To address the challenges of controlling HCV infection following liver transplantation, the PENN program is pursuing new forms of therapy. Patients are encouraged to participate in ongoing trials for possible benefit.

Transplant options and timing of transplantation in patients with HCV Because of the likelihood of recurrent HCV, transplantation should not be performed too early in the course of the disease. If there is relatively good function as demonstrated by a low MELD score, and no life-threatening complications, it may be best to keep your own liver as long as possible, since the operative risk of the transplant itself, or significant recurrent disease, may be higher than the risk of waiting. If symptoms progress and liver function deteriorates, then transplantation is indicated.

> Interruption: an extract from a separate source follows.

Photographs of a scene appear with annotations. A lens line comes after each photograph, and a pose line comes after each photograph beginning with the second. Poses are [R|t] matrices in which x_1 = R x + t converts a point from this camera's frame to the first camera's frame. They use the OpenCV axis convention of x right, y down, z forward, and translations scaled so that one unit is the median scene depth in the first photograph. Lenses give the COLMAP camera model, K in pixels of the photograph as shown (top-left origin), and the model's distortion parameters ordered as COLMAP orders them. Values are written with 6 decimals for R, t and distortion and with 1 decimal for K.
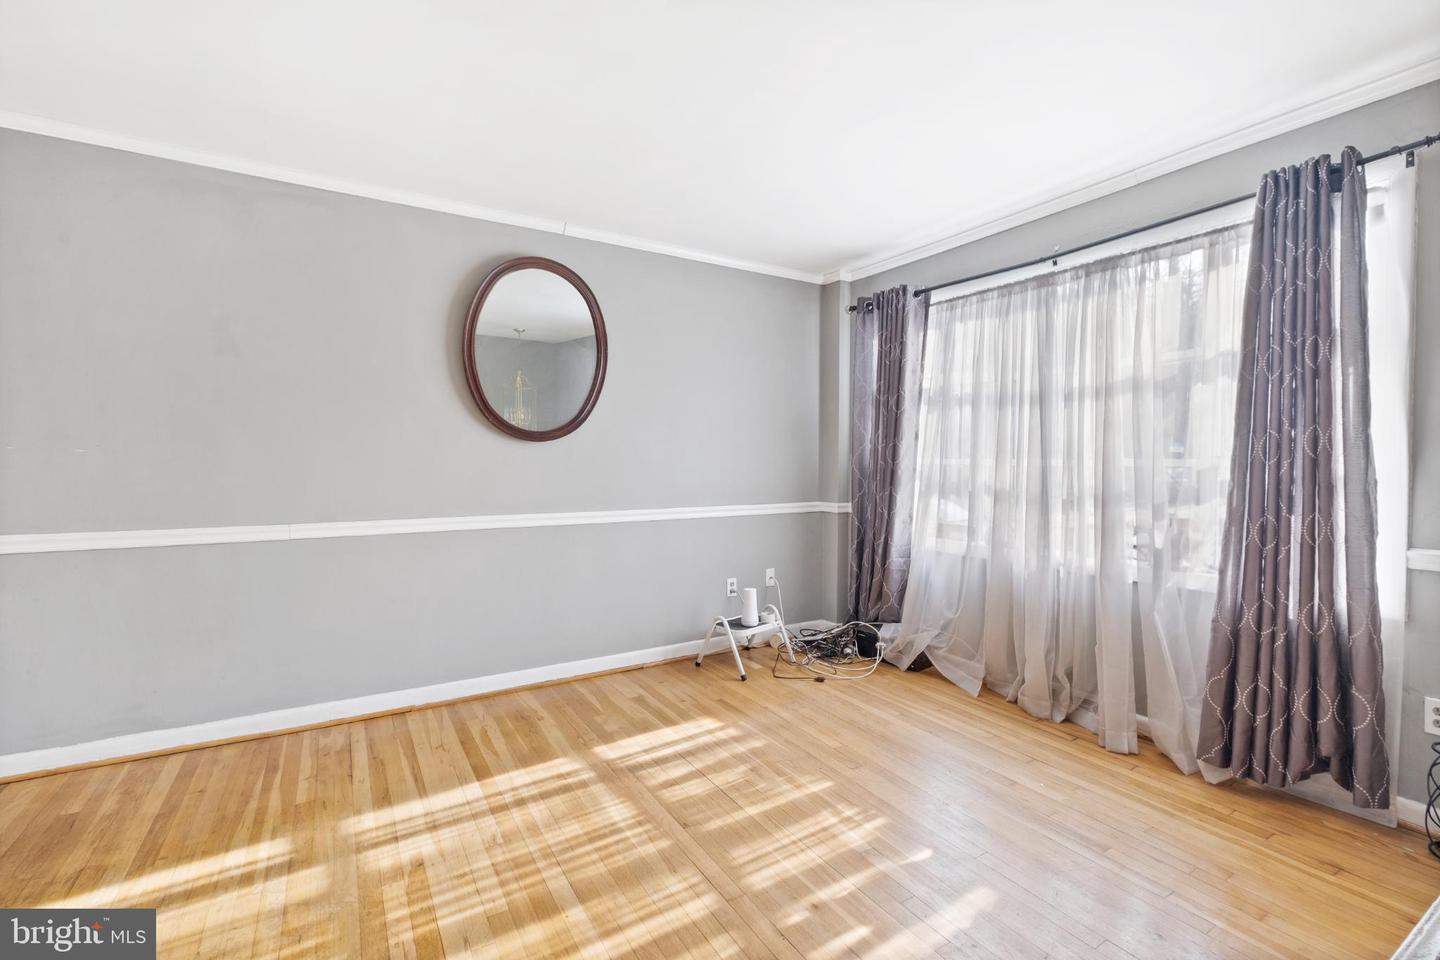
lens RADIAL K [[637.1, 0, 729.2], [0, 637.1, 474.3], [0, 0, 1]] dist [0.001723, -0.006359]
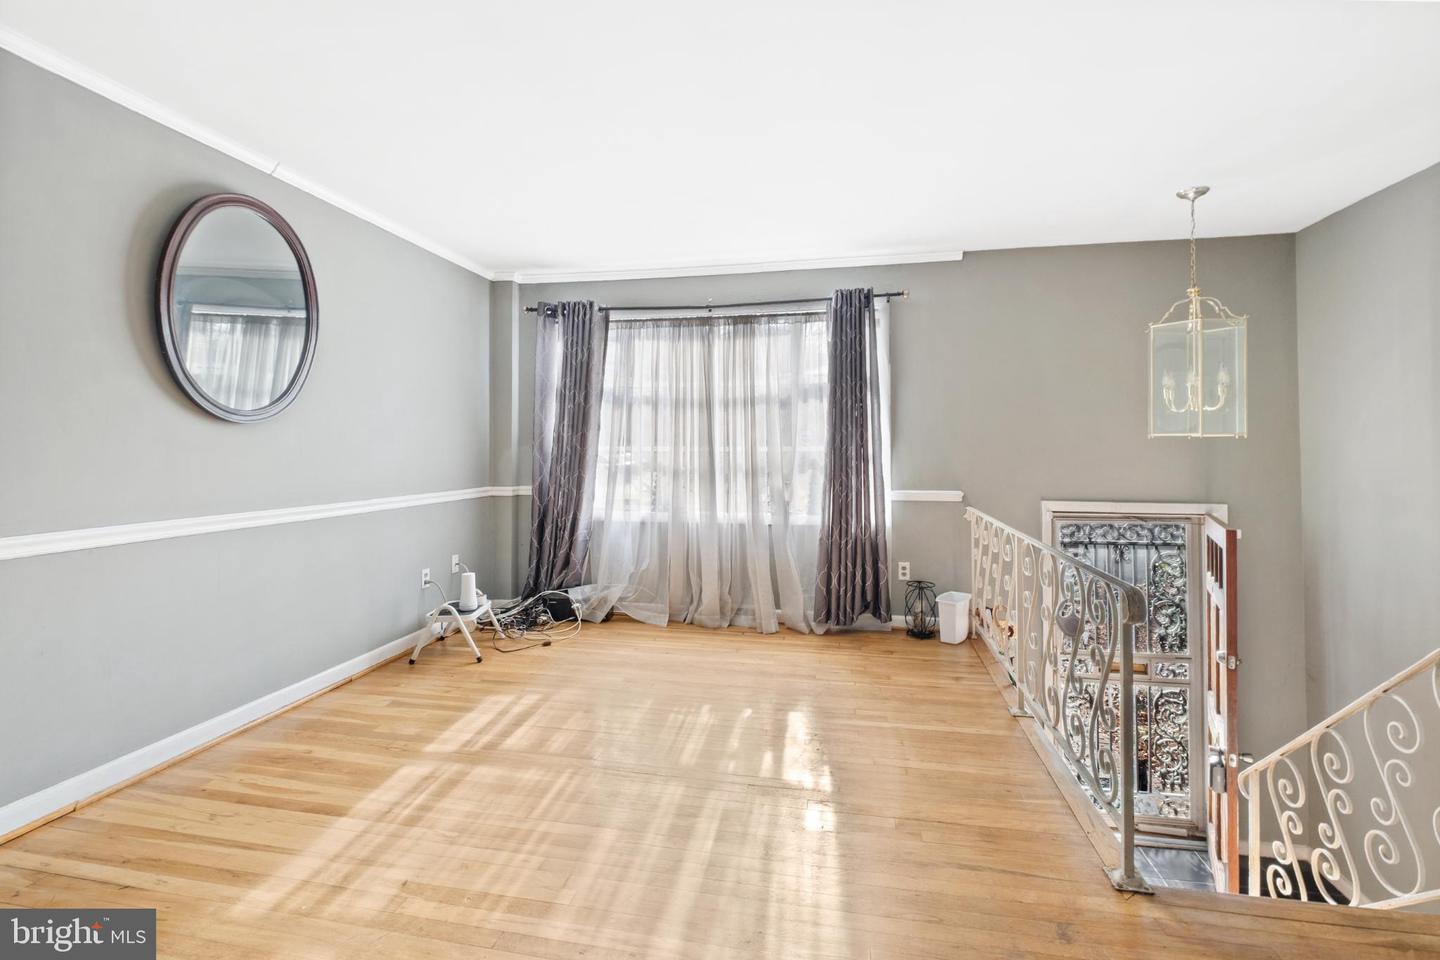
lens RADIAL K [[622.5, 0, 728.6], [0, 622.5, 455.5], [0, 0, 1]] dist [0.002474, -0.004848]
pose [[0.666050, -0.000660, 0.745907, -0.497671], [0.014677, 0.999818, -0.012221, 0.013272], [-0.745763, 0.019087, 0.665938, 0.038856]]
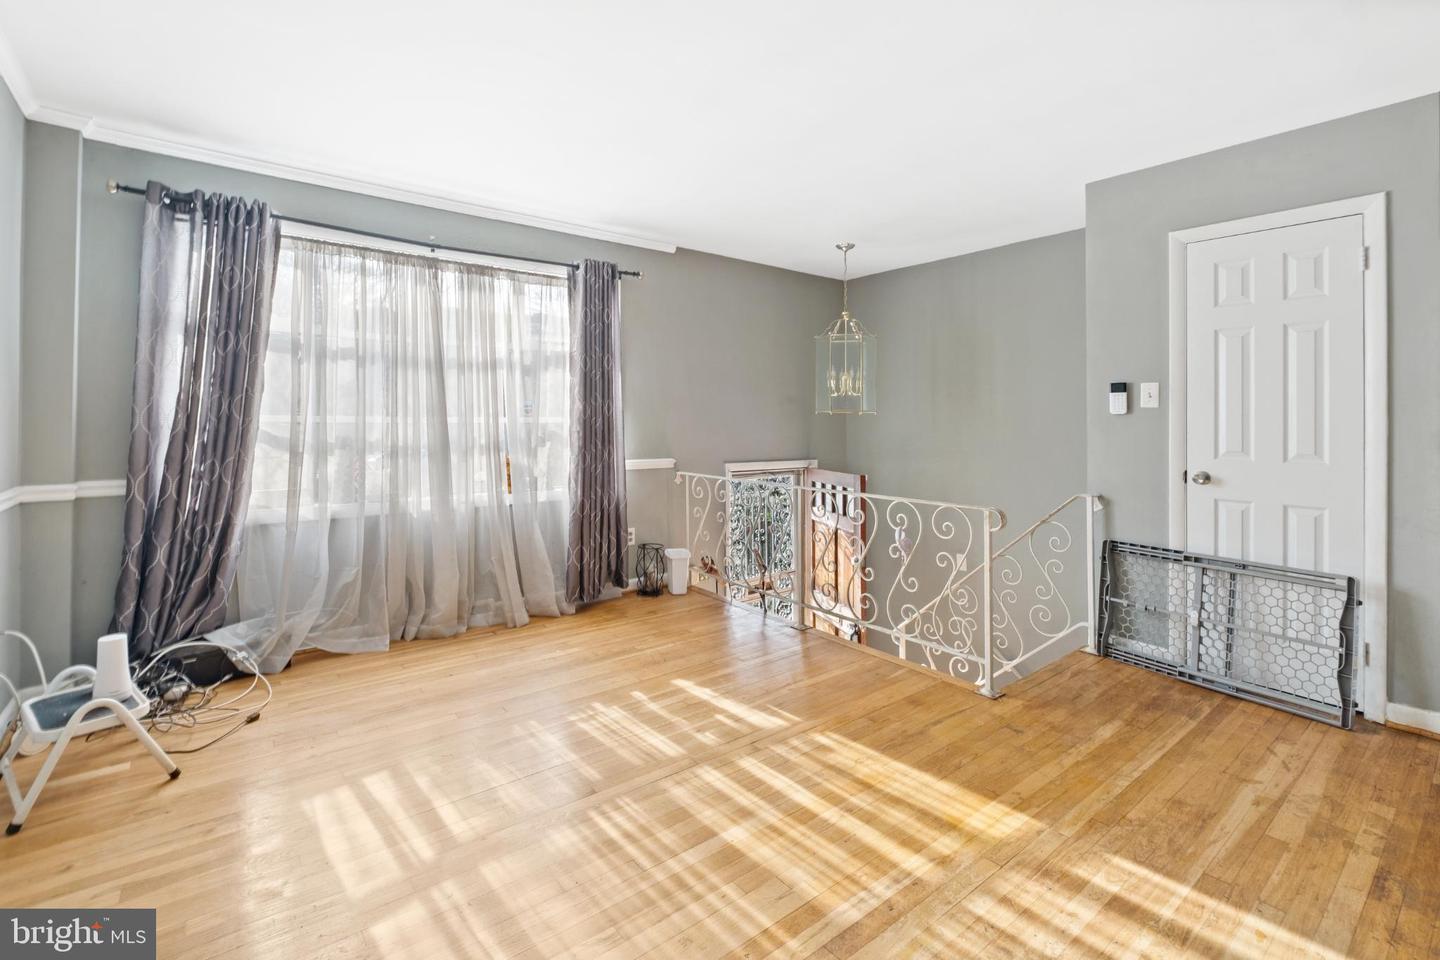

Potential options for transplant include obtaining a liver from a “standard-criteria” deceased donor, an “extended-criteria” deceased donor, or a living donor. Each donor offer is carefully evaluated by our transplant surgeons, and will not be used if they do not feel it appropriate for transplant. Sometimes we will be offered a donor liver that is positive for HCV, but does not have any significant liver injury. These donors can be used in patients who have HCV with results equal to what is achieved with HCV-negative donors. All transplant options can yield excellent results, but not all options are appropriate for all patients, and not all outcomes are predictable.